In response to the reduction in revenue, we have implemented, and expect to continue to implement, cost saving initiatives, including:

suspended merit and general wage increases that customarily occur at the end of the first quarter;
implemented a temporary hiring freeze for all non-business critical positions;
accelerated integration efforts related to the integration of Icynene-Lapolla and CVC Thermoset Specialties in order to more expeditiously capture related synergies;
implemented a restructuring program in our Polyurethanes segment, primarily related to workforce reductions, to reorganize our spray polyurethane foam business to better position this business for efficiencies and growth in coming years;
approved an additional preliminary restructuring program in our Polyurethanes segment to optimize our downstream footprint;
implemented a restructuring program in our Performance Products segment, primarily related to workforce reductions, in response to the sale of our Chemical Intermediates Businesses to Indorama;
implemented restructuring programs in our Advanced Materials segment, primarily related to workforce reductions in connection with the CVC Thermoset Specialties Acquisition; and
implemented restructuring programs in our Textile Effects segment to rationalize and realign structurally across various functions and certain locations within the segment.

For more information regarding our 2020 restructuring activities, see “Note 7. Restructuring, Impairment and Plant Closing Costs.”

Health and Safety

In the second quarter 2020, we closed a number of our corporate offices around the world and required certain of our employees (including those located at our corporate headquarters in The Woodlands, Texas) to work remotely on a temporary basis.

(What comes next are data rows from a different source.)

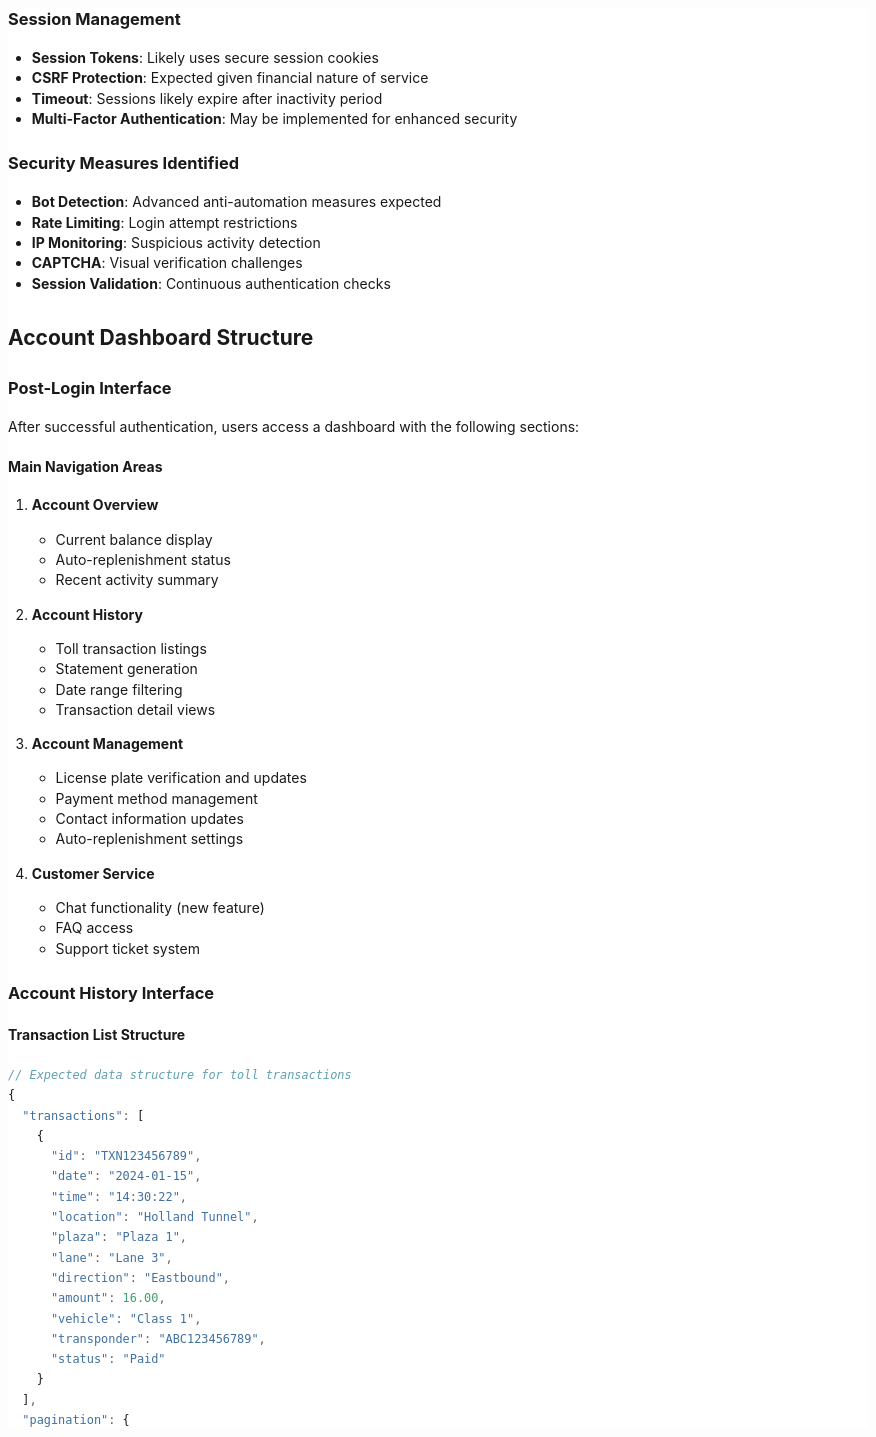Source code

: ### Session Management
- **Session Tokens**: Likely uses secure session cookies
- **CSRF Protection**: Expected given financial nature of service
- **Timeout**: Sessions likely expire after inactivity period
- **Multi-Factor Authentication**: May be implemented for enhanced security

### Security Measures Identified
- **Bot Detection**: Advanced anti-automation measures expected
- **Rate Limiting**: Login attempt restrictions
- **IP Monitoring**: Suspicious activity detection
- **CAPTCHA**: Visual verification challenges
- **Session Validation**: Continuous authentication checks

## Account Dashboard Structure

### Post-Login Interface
After successful authentication, users access a dashboard with the following sections:

#### Main Navigation Areas
1. **Account Overview**
   - Current balance display
   - Auto-replenishment status
   - Recent activity summary

2. **Account History**
   - Toll transaction listings
   - Statement generation
   - Date range filtering
   - Transaction detail views

3. **Account Management**
   - License plate verification and updates
   - Payment method management
   - Contact information updates
   - Auto-replenishment settings

4. **Customer Service**
   - Chat functionality (new feature)
   - FAQ access
   - Support ticket system

### Account History Interface

#### Transaction List Structure
```javascript
// Expected data structure for toll transactions
{
  "transactions": [
    {
      "id": "TXN123456789",
      "date": "2024-01-15",
      "time": "14:30:22",
      "location": "Holland Tunnel",
      "plaza": "Plaza 1",
      "lane": "Lane 3",
      "direction": "Eastbound", 
      "amount": 16.00,
      "vehicle": "Class 1",
      "transponder": "ABC123456789",
      "status": "Paid"
    }
  ],
  "pagination": {
```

While we have re-opened some of our offices, many of our employees continue to work remotely.

Asset Carrying Value

As of June 30, 2020, we did not have any impairment with respect to our goodwill or long-lived assets. Because the full extent of the impact of the COVID-19 pandemic and efforts to slow its spread are unknown at this time, we will continue to monitor and timely identify any triggering events that may require additional impairment testing.

Use of Estimates

The preparation of financial statements in conformity with U.S. GAAP requires management to make estimates and assumptions that affect the reported amounts of assets and liabilities and disclosure of contingent assets and liabilities at the date of the financial statements and the reported amounts of revenues and expenses during the reporting period. Actual results could differ from those estimates.